→ **Apply what you read**:
**a)** Summarize the essay on open-source religion in two sentences.
**b)** Extend the essay on open-source religion with the next few paragraphs, starting right after its final line.

==== Text provided

Published On: Sun, May 10th, 2015

Can we Open-Source Religion?

 

Most people like some aspects of their religion but not the entire package. They say “I am ok with loving my neighbour” (platonically of course). But I refuse to accept that the universe was created 6000 years ago. I want to believe in a benevolent universal life force. I am even willing to call “it” a “him” and address him as Allah. But I refuse to believe that all people who don’t call him that .. or those who choose to call “him” a “her” should be killed.

Wouldn’t it be nice if, instead of being stuck to one religion, we can pick up whatever pieces of software we want from different places and create, update, customize, theme our own religion. In many ways that is what people are doing nowadays around the world but there is no recognition of the phenomenon.

Open Source Religions

This sort of begs the question of “what is religion”. I define religion as set of ideas and actions that promise of a better future. Faith is the gap between when the promise is made and when the future can be verified. The definition is general enough to include any area where you follow someone or some theory without full knowledge on your part. For instance, I don’t have enough knowledge about money .. but I trust the “capitalistic religion” based on the prophet from the ICICI bank and invest my money in some combination of stocks and bonds. Alternatively, I buy bars of gold and bury it in my backyard in an iron box based on sound advice from my friendly neighbourhood anarchist. Religion.

========
==== Data section

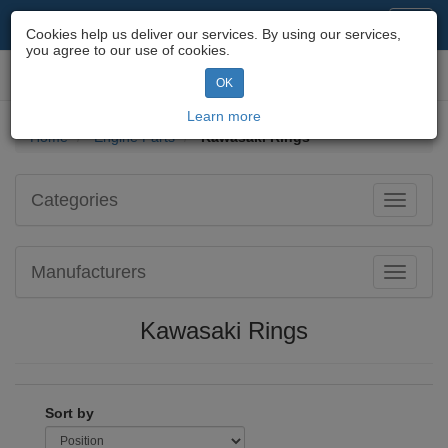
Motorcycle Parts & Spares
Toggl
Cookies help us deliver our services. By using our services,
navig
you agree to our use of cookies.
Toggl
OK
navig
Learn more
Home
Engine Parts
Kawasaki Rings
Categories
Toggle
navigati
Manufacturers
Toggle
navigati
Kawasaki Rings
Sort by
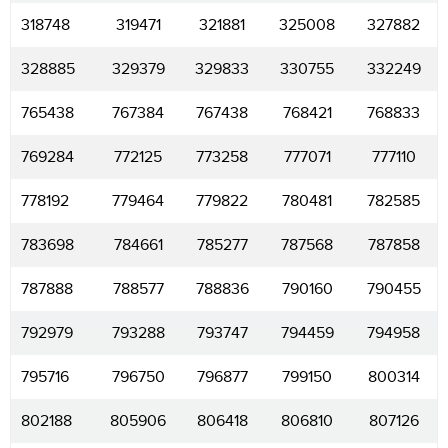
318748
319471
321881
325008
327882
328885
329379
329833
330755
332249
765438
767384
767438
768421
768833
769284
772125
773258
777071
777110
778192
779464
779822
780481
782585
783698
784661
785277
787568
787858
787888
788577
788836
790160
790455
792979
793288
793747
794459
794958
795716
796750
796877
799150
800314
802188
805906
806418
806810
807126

========

→ **Activity answers**:
**a)** Most people accept some parts of their religion but not the whole package, and the author wishes people could take pieces from different religions to create and customize their own, noting that many already do this without the practice being recognized. The author defines religion as a set of ideas and actions that promise a better future and faith as the gap until that future can be verified, a definition broad enough to cover trusting a bank's advice on stocks and bonds or burying gold on an anarchist neighbor's advice.

**b)**
This sounds a little absurd.. and perhaps it is. Because we normally use the word religion towards the far end of the scale.. Where the number of people who “know” is less and the time gap between the promise and the experience is large. Hence the requirement for faith is larger. In some religions, the time gap is infinite – in that they declare that the truths can never be verified. Thus making the faith factor required to follow these religions much larger and hence out of the comfort zone of a large majority of people.
As in the case of open-source software, most end-users would not know the difference between open-source and closed-source. They use whatever software their trusted friend, parent or neighbour recommends. However the impact open source has is the amount of variety of software and the amount of “customizability” available to make it fit “just as you want it”.

Turns out that such a framework for a open source religion already exists. It has existed for millenia and goes by the name of Vedic Hinduism. The reason Hinduism baffles western anthropologists is the same reason that open-source software baffles someone who had lived all through in a IBM centric or Windows centric world. There are so many “distributions” and “branches” and “licenses” and never ending internal squabbles about the definition of the word “free” or “which license is the best” and what not. Chaos. But chaos that moves the system forward towards better reliability, security, usability etc.

That sort of is the closest you can come to understanding Hinduism. It is a collection of open-source religions.  Each custom configured from a set of open source libraries to match the exact problem being faced by a set of individuals. And some of these solutions – such as Buddhism, Jainism etc. – grow large enough in following and acceptance to become a close-source religion themselves. However at the very core of Hinduism – is a framework for creating religions. A religion that fits you best and helps deliver the “best future” for you. Many times, a future that you don’t even know is possible.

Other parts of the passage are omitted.